The emphasis of the discussion continued to engage with the concept of ‘barriers’ in heritage, but also to acknowledge where heritage values provide the fundamental framework in which solutions can be found to other policy problems and what we are doing to level up. For example, it is important to assess how heritage is dealing with climate change, but also to see where it is part of the solution; the future of research is crucial to this and to the formation of government policy. Action points discussed included University departments facilitating collaborations, where possible, in order to blur the obstacle of subject boundaries, particularly in Geography, and attend to the needs of cutting-edge research at the doctoral level. Collaborations are also important for skills-growth in order to apply solutions and tackle the larger, longer-term questions of diversity and inclusion, climate change, digital engagement, the future of collections, and so on.

Some of the ingredients the panel considered essential to successful academic and heritage partnership included trust and having a structured partnership arrangement, combined with a realistic timeframe in which a collaborative project could grow organically. Both theorists and practitioners of industry would then have a meeting of minds that enables research to be deployed on a practical level. Examples of productive relationships include micro-internships, which have been made available through the Oxford University’s Heritage Network and National Trust Partnership. There is also a need to engage with different agendas and complexities, such as biodiversity, in which heritage can drive change in the status quo.

Following the panel discussion, the floor was opened to audience questions ranging from where heritage is heading with technological and digital advances, to what the Oxford University Heritage Network is doing to influence funders. One audience member asked what the next points of action for the Network are, and the panel subsequently addressed how to leverage themes into structural support for research, introduce cross-disciplinary grants to foster and support disciplinary leaps and to engage larger institutions with the mechanisms to find funding.
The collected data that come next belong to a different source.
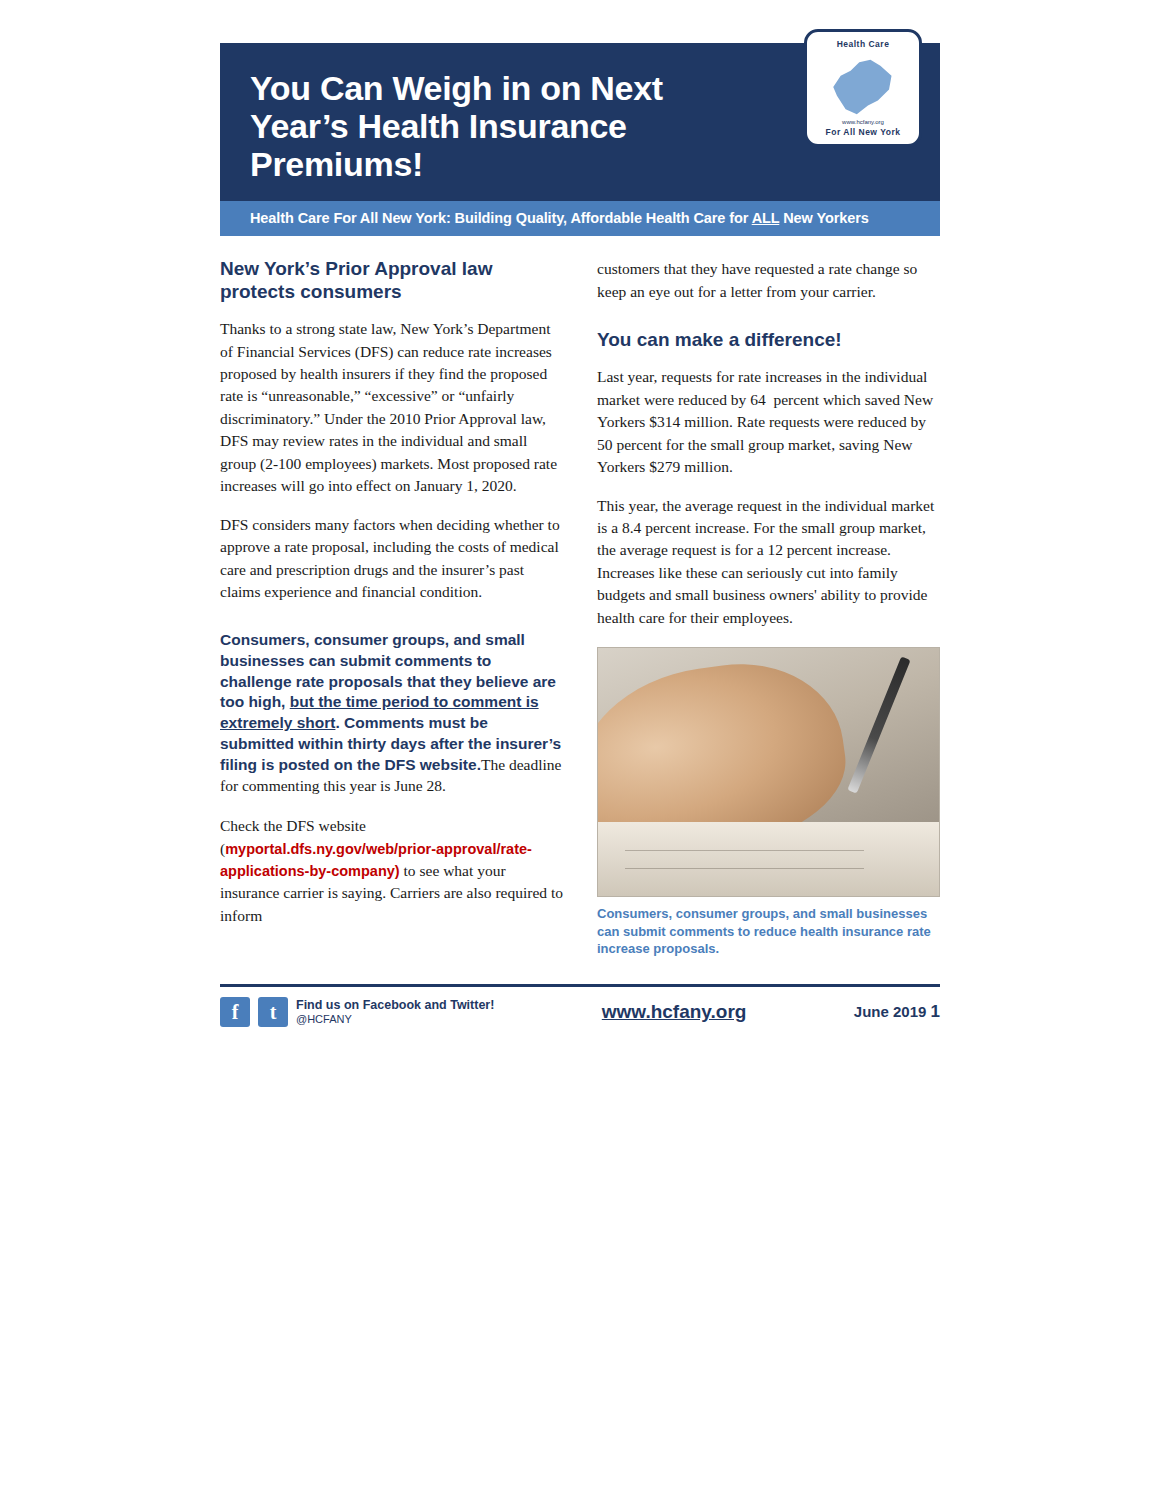You Can Weigh in on Next Year’s Health Insurance Premiums!
Health Care
www.hcfany.org
For All New York
Health Care For All New York: Building Quality, Affordable Health Care for ALL New Yorkers
New York’s Prior Approval law protects consumers
Thanks to a strong state law, New York’s Department of Financial Services (DFS) can reduce rate increases proposed by health insurers if they find the proposed rate is “unreasonable,” “excessive” or “unfairly discriminatory.” Under the 2010 Prior Approval law, DFS may review rates in the individual and small group (2-100 employees) markets. Most proposed rate increases will go into effect on January 1, 2020.
DFS considers many factors when deciding whether to approve a rate proposal, including the costs of medical care and prescription drugs and the insurer’s past claims experience and financial condition.
Consumers, consumer groups, and small businesses can submit comments to challenge rate proposals that they believe are too high, but the time period to comment is extremely short. Comments must be submitted within thirty days after the insurer’s filing is posted on the DFS website.The deadline for commenting this year is June 28.
Check the DFS website (myportal.dfs.ny.gov/web/prior-approval/rate-applications-by-company) to see what your insurance carrier is saying. Carriers are also required to inform
customers that they have requested a rate change so keep an eye out for a letter from your carrier.
You can make a difference!
Last year, requests for rate increases in the individual market were reduced by 64 percent which saved New Yorkers $314 million. Rate requests were reduced by 50 percent for the small group market, saving New Yorkers $279 million.
This year, the average request in the individual market is a 8.4 percent increase. For the small group market, the average request is for a 12 percent increase. Increases like these can seriously cut into family budgets and small business owners' ability to provide health care for their employees.
Consumers, consumer groups, and small businesses can submit comments to reduce health insurance rate increase proposals.
f
t
Find us on Facebook and Twitter! @HCFANY
www.hcfany.org
June 2019 1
The panel were unanimous in emphasizing the Heritage Network as a great founding stone on which to build, to foster partnerships and to ascertain the means by which sources of funding can be utilized in order to build innovative projects.

 

The Oxford University Heritage Network was established in 2018 with the aim of bringing together researchers and heritage professionals to address the big challenges facing heritage locally, nationally and internationally.  We achieve this through seminars and events, and by engaging with policy makers in government, international organisations, the private sector and the NGO community.